その後ろには、同じく似たような茶髪の青年が控えている。
本郷専務が言った。
「律子。碧斗さんの護衛がうまく行ったようだな」
「はい、伯父様――じゃなくて、本郷専務」
この専務は、律子の母の兄にあたる。
つまり、律子は専務の姪なわけだ。
専務の姪といったら、いいところのお嬢様扱いされてもいいはずだが、会長の孫で社長の息子の碧斗を護衛する危険な立場にいるのには理由がある。
「これからも、励め」
「はいッ」
神妙な顔をする律子だったが、いかにもバカにしたように笑うのは律子のみっつ年下の女子高生の従妹の本郷紗絵だった。

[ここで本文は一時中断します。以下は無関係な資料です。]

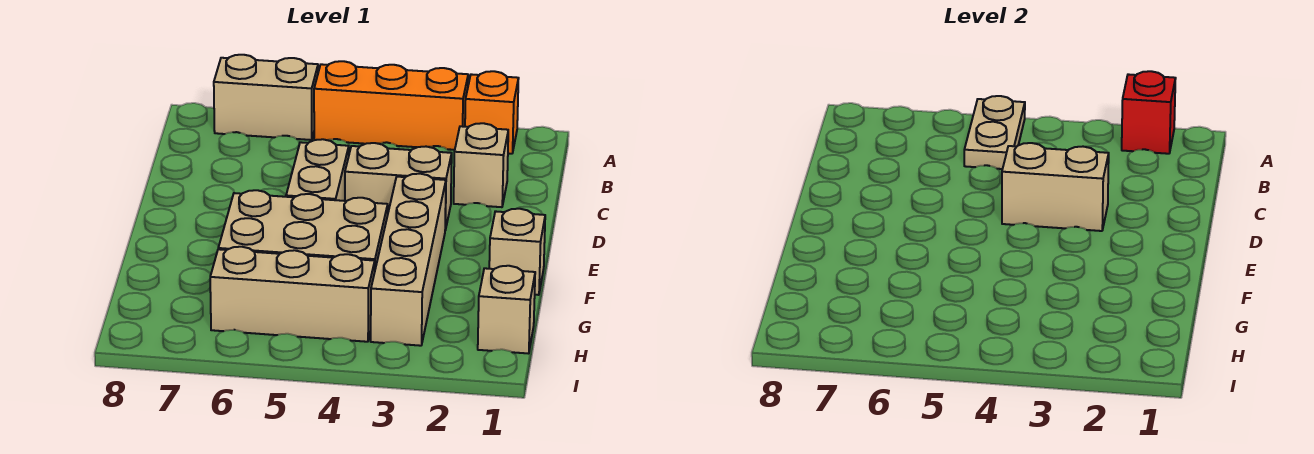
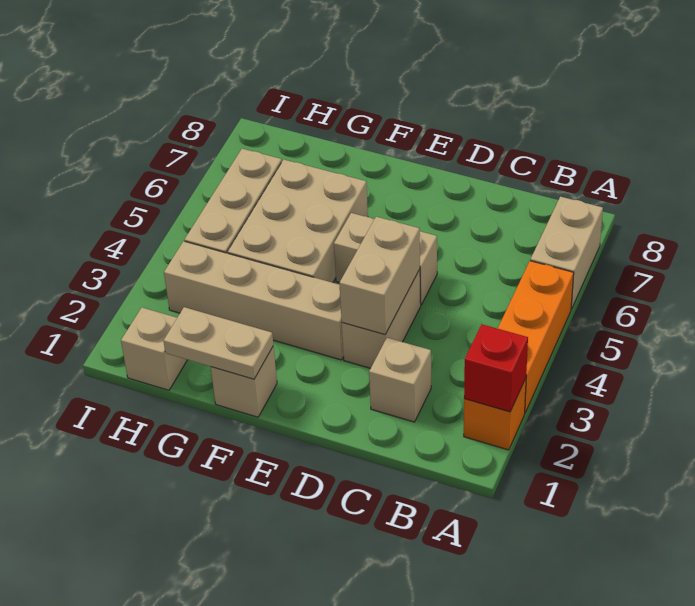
tan plate A5:B5 level 2 -> tan plate F1:G1 level 2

「キャハハッ。これくらいで図に乗らないでよね。あーあ、アンタみたい奴、碧斗さんの代わりに刺されればよかったのに」
愛らしいぷっくりとした唇でそんなことを言うものだから、律子は反撃したくなった。
「そういう紗絵こそ、碧斗さんの婚約者なのに、相手にすらされてないじゃないの」
「はあ?」
これは痛いところを突かれたらしい。従妹の本郷紗絵は律子と違って本当のお嬢様なのだから、周囲からちやほやされて生きてきた。